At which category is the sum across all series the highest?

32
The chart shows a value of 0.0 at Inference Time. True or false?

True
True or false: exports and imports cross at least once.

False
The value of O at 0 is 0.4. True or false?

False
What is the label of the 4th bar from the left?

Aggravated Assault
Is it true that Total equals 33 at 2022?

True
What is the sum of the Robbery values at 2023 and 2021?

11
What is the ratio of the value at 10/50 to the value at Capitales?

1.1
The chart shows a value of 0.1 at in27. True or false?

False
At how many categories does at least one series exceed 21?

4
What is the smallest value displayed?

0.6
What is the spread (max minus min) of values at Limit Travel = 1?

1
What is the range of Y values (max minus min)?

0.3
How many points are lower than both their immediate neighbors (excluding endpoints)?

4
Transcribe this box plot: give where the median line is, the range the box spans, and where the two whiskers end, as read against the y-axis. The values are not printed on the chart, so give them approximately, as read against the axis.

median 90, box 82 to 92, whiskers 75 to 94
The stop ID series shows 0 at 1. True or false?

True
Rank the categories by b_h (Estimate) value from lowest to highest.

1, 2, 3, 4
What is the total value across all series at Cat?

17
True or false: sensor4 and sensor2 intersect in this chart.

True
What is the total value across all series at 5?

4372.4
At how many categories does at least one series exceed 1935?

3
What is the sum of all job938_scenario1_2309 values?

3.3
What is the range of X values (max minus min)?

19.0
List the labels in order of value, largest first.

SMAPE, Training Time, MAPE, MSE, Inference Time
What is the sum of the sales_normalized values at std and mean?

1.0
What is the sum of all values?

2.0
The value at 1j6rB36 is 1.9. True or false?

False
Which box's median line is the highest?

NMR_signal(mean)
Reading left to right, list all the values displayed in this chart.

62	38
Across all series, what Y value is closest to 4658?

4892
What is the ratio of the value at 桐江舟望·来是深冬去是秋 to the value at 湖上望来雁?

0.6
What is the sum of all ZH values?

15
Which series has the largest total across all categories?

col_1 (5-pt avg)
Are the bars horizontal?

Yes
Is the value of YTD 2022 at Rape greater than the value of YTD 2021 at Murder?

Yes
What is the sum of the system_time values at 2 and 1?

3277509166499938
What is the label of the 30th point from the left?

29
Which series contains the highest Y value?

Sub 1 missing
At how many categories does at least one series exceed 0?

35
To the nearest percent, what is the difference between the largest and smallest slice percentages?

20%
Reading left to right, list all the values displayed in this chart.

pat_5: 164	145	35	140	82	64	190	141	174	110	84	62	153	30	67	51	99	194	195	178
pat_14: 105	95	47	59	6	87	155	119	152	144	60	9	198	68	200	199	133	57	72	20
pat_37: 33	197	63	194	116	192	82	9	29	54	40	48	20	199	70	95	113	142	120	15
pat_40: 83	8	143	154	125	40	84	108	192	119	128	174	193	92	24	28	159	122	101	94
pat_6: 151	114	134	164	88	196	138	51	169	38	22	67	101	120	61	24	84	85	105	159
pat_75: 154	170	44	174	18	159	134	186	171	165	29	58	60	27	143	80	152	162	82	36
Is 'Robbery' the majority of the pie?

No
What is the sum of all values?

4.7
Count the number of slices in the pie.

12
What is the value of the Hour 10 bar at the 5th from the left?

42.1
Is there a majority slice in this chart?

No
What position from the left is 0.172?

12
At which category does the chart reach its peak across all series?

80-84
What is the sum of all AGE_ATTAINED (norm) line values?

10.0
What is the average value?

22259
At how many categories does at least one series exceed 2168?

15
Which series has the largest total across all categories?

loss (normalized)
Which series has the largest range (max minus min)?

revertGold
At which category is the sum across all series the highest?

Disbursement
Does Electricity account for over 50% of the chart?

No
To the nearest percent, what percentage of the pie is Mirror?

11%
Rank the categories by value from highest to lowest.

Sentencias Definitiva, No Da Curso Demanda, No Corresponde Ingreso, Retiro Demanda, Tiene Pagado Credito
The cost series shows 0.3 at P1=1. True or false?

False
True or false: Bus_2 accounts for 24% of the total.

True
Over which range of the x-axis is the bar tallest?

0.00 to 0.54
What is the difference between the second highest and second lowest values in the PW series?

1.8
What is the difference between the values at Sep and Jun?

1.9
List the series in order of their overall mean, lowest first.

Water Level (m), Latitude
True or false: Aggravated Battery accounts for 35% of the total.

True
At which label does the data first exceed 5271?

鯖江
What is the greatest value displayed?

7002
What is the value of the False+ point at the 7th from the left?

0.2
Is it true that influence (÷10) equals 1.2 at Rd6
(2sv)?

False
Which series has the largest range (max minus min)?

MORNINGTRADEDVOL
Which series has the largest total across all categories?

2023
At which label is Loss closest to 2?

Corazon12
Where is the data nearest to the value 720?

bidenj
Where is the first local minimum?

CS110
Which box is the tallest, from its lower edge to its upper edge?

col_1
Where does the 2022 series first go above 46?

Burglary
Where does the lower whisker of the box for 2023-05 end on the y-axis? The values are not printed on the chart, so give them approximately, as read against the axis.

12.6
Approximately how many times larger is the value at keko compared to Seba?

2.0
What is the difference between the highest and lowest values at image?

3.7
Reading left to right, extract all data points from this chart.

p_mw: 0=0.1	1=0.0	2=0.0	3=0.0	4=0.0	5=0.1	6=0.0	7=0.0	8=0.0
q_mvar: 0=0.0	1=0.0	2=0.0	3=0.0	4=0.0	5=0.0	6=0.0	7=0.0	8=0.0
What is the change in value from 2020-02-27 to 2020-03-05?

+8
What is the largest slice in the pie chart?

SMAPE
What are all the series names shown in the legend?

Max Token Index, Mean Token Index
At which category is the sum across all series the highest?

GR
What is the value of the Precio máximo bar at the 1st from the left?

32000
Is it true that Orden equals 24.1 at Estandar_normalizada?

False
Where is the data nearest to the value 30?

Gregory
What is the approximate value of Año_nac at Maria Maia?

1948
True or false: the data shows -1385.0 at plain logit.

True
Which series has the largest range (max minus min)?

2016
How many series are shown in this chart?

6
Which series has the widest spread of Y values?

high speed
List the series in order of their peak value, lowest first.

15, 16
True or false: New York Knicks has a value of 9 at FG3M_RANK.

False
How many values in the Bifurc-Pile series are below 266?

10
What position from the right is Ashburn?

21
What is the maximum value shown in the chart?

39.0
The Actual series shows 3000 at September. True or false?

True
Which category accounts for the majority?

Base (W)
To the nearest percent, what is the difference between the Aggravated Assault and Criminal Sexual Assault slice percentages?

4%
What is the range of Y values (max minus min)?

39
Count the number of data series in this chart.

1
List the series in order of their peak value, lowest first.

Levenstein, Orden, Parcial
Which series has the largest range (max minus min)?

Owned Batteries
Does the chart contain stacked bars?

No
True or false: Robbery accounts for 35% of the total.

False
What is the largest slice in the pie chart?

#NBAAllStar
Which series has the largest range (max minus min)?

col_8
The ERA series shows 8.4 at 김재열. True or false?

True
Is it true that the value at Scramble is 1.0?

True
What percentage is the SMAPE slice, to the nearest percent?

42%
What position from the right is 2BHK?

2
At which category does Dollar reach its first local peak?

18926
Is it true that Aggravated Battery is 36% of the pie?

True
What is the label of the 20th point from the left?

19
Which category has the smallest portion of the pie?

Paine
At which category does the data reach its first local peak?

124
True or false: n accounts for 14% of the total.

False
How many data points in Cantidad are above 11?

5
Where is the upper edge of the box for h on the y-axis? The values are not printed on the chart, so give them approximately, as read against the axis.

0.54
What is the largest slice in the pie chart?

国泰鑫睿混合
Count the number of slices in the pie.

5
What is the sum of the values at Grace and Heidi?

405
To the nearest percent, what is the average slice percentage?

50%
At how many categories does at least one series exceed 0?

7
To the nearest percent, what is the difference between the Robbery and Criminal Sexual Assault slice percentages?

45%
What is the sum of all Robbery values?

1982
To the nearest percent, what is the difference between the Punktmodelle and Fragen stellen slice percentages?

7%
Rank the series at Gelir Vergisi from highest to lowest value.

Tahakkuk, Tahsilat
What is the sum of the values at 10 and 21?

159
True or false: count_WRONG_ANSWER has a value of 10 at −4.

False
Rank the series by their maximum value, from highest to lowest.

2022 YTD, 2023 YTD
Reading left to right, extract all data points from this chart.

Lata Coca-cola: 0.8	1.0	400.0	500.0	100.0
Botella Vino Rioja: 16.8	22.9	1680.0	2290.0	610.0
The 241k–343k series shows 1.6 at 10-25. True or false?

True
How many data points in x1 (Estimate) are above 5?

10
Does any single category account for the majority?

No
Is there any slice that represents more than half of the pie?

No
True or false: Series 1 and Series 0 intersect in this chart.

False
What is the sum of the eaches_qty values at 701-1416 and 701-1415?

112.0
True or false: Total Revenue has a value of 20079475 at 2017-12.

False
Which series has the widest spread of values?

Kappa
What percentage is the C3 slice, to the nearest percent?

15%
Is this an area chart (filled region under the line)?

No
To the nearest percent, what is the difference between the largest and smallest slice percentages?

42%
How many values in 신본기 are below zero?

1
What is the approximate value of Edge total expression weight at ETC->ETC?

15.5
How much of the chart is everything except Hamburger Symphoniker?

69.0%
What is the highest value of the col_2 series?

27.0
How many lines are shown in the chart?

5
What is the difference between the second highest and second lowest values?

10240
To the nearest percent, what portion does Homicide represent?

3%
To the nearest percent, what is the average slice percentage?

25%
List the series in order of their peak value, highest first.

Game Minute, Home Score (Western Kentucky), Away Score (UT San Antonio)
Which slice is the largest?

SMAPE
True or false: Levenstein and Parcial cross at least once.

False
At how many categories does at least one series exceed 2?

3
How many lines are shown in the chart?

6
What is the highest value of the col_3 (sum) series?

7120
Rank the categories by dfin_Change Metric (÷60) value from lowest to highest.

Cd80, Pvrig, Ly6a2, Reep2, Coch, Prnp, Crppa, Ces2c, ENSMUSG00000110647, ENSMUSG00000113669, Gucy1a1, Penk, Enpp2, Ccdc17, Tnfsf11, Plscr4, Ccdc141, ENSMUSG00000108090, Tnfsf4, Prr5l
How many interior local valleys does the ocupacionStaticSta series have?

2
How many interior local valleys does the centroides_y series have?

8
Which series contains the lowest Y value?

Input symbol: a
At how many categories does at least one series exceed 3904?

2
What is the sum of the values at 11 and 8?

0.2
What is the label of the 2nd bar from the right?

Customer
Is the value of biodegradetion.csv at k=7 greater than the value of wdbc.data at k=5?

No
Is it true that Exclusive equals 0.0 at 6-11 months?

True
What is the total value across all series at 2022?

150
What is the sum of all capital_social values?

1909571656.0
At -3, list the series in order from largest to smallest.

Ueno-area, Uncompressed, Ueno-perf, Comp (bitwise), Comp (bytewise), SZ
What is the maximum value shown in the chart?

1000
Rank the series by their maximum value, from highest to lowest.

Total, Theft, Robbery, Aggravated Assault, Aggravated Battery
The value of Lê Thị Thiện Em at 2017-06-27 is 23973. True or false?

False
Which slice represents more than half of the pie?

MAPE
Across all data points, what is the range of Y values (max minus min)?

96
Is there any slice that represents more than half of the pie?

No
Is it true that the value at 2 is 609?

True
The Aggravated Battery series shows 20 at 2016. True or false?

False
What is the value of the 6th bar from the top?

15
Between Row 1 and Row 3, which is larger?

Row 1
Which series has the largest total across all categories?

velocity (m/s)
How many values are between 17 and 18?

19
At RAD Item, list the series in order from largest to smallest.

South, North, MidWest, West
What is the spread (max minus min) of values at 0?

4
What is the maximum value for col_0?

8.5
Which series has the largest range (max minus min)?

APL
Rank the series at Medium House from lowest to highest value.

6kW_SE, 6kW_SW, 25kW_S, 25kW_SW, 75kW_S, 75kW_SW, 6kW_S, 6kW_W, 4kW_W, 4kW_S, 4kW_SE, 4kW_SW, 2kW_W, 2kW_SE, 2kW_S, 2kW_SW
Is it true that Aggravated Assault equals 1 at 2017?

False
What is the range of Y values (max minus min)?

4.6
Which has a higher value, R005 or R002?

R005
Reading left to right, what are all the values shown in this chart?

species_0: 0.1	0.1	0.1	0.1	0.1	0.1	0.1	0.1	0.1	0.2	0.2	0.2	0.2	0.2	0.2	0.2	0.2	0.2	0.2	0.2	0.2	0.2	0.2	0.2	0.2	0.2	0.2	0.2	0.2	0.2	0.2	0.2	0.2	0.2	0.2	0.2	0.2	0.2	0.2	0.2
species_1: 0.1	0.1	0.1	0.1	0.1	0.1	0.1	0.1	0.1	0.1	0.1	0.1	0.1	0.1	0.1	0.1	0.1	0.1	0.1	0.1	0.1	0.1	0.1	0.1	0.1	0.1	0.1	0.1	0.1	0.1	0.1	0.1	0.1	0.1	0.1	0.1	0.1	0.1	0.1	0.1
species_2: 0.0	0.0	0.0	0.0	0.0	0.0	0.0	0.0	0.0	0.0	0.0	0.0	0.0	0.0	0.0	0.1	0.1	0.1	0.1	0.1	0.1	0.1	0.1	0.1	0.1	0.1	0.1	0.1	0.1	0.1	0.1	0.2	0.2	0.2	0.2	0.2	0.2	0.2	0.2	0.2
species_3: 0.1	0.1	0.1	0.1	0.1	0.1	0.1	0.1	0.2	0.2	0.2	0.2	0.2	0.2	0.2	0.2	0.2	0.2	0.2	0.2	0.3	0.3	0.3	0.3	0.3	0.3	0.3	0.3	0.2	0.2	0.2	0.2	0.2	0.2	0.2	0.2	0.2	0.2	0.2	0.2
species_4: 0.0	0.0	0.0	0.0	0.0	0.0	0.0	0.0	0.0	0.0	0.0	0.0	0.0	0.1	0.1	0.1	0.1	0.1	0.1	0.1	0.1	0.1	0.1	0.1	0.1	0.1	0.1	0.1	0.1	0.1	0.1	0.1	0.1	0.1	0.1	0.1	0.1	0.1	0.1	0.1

····················

• Your instructions: Duplicate the listing lines word for word, everything from the line containing "Input symbol: a" down to the line containing "What is the label of the 2nd", with both of those lines included.

• Response to this exercise:
Input symbol: a
At how many categories does at least one series exceed 3904?

2
What is the sum of the values at 11 and 8?

0.2
What is the label of the 2nd bar from the right?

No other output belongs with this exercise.